> WHAT YOU NEED TO DO:
In the passage below on the 1911 Harvard-Princeton game, start at "Princeton entered the" and end after "the Harvard game.", and reproduce that stretch word for word.

The 1911 Harvard-Princeton game was a doozy that followed a fourteen-year span during which the schools did not play one another. Few conferences existed around the turn of the century, and they focused on eligibility requirements rather than scheduling, so when one school upset another, they stopped playing one another. But Harvard and Crimson decided to let bygones be bygones in 1911 and scheduled an early November game at Princeton's Osborne Field.
The game was notable not only for the play on the field but also for events that occurred above the stadium. During a tight battle, the crowd's attention was diverted by a hot air balloon that hung over the stadium for a bit. More noteworthy was a Wright biplane piloted by Robert Joseph Collier, an aviation enthusiast and publisher of Collier's Weekly. Flying both Harvard and Crimson pennants, the plane's only passenger was James Hare, a top photographer of the day, who, among other things, took the first photograph of a football game from an airplane.
Princeton entered the game with limited expectations, standing 5-0-2 with ties against Lehigh and Navy, while Harvard was an untested 5-0. Still, the game hinged on the play of a multi-sport Princeton athlete, Sanford B. "Sammy" White didn't play football as a sophomore and did not start for the football team as a junior. Named the baseball team captain for the 1910 season, he started a left end as a senior but had not done anything noteworthy until the Harvard game.

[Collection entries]
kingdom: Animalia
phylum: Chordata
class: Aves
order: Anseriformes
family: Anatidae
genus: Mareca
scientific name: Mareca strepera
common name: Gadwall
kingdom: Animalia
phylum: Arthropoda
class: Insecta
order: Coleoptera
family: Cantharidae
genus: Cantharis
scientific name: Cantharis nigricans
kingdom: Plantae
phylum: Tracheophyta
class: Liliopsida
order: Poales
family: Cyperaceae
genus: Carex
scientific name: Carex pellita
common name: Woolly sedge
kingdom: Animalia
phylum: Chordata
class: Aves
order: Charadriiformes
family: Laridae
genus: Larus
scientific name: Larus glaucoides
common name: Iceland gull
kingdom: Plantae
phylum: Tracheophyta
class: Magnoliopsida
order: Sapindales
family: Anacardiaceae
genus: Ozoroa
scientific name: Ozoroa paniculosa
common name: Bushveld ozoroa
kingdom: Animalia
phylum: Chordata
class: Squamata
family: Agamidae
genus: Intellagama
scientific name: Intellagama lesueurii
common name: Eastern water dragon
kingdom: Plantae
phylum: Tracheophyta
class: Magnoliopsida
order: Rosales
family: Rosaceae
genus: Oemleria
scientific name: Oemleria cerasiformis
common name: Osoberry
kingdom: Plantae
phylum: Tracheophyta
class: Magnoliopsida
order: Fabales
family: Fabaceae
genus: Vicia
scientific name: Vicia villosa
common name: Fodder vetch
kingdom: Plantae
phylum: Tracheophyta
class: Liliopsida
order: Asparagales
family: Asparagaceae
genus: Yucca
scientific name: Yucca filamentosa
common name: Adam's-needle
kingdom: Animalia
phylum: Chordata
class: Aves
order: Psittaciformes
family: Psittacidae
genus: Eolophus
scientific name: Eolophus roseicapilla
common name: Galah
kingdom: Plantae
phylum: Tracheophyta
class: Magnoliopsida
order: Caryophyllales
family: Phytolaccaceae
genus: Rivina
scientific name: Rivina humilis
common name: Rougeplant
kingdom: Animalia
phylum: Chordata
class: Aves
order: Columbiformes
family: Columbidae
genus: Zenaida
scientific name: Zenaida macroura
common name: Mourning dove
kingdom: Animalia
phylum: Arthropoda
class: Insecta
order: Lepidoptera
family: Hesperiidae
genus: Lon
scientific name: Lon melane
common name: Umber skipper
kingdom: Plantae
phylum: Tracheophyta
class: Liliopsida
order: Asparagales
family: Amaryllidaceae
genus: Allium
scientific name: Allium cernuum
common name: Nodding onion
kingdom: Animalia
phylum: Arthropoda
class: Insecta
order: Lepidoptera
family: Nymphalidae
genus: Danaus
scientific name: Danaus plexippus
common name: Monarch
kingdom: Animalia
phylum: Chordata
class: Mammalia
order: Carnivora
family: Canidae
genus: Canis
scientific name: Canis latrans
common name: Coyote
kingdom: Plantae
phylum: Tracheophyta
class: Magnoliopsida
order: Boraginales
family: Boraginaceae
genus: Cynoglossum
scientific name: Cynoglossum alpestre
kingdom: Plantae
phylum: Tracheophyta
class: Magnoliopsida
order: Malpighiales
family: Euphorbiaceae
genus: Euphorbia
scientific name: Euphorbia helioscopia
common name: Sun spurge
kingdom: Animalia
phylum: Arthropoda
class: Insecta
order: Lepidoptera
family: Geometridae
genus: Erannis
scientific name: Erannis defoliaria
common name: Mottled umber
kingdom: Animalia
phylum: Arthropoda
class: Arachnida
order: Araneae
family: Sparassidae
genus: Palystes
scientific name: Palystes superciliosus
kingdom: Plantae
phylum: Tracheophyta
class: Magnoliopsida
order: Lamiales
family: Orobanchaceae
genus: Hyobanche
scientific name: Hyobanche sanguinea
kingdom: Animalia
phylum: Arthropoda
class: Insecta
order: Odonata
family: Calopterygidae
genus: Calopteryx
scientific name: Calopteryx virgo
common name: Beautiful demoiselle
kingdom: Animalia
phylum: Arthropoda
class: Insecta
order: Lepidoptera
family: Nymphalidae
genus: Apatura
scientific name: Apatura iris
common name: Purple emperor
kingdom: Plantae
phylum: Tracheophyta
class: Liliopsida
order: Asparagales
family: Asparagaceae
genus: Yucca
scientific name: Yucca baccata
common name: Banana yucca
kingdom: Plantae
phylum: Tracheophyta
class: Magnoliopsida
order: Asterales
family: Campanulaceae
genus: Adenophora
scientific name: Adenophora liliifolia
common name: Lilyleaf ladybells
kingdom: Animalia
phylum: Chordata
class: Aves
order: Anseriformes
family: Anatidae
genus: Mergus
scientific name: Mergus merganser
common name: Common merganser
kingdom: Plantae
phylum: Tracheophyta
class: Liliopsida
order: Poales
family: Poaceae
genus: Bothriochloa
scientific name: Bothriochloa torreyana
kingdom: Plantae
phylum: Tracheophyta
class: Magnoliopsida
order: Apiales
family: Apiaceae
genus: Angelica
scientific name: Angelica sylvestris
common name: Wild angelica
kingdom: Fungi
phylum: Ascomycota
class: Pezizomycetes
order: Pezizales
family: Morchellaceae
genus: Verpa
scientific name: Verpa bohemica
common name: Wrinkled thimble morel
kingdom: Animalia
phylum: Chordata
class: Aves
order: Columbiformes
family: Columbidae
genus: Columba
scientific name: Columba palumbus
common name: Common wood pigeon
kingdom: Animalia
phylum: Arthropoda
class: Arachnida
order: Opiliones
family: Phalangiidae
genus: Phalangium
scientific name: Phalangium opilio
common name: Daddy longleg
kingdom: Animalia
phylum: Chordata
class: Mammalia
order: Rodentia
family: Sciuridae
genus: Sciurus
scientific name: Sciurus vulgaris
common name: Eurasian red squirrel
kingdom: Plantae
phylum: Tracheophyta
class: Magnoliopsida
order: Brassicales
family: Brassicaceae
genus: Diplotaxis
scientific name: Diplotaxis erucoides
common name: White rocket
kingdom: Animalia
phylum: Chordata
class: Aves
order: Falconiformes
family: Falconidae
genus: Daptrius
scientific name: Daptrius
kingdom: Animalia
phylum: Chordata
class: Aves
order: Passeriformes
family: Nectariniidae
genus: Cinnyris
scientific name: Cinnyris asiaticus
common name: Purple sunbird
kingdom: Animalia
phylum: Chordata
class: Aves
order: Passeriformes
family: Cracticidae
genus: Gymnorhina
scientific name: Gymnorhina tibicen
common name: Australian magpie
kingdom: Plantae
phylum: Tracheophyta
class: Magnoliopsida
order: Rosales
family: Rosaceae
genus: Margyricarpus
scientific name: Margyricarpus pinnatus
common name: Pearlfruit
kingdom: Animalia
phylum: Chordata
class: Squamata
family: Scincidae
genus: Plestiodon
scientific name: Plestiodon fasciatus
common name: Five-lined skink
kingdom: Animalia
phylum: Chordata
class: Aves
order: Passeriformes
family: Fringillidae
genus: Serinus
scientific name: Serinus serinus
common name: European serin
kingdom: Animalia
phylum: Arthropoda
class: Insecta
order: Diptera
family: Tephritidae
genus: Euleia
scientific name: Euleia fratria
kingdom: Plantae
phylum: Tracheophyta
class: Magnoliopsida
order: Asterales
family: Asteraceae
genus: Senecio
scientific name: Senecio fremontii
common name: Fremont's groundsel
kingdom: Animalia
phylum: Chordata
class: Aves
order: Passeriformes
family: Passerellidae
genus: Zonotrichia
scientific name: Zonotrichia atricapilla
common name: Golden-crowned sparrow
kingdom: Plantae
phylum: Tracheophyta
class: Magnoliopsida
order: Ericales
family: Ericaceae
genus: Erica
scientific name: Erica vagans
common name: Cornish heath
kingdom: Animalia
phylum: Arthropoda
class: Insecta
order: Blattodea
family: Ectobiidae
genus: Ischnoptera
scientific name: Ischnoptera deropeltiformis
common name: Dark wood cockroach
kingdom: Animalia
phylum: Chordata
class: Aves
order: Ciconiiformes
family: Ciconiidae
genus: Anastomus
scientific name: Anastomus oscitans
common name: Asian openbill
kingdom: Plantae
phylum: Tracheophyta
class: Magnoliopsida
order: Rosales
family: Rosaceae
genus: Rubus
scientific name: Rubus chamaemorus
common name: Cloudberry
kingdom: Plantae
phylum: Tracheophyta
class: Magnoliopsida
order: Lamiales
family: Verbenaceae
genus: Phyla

> THE ANSWER:
Princeton entered the game with limited expectations, standing 5-0-2 with ties against Lehigh and Navy, while Harvard was an untested 5-0. Still, the game hinged on the play of a multi-sport Princeton athlete, Sanford B. "Sammy" White didn't play football as a sophomore and did not start for the football team as a junior. Named the baseball team captain for the 1910 season, he started a left end as a senior but had not done anything noteworthy until the Harvard game.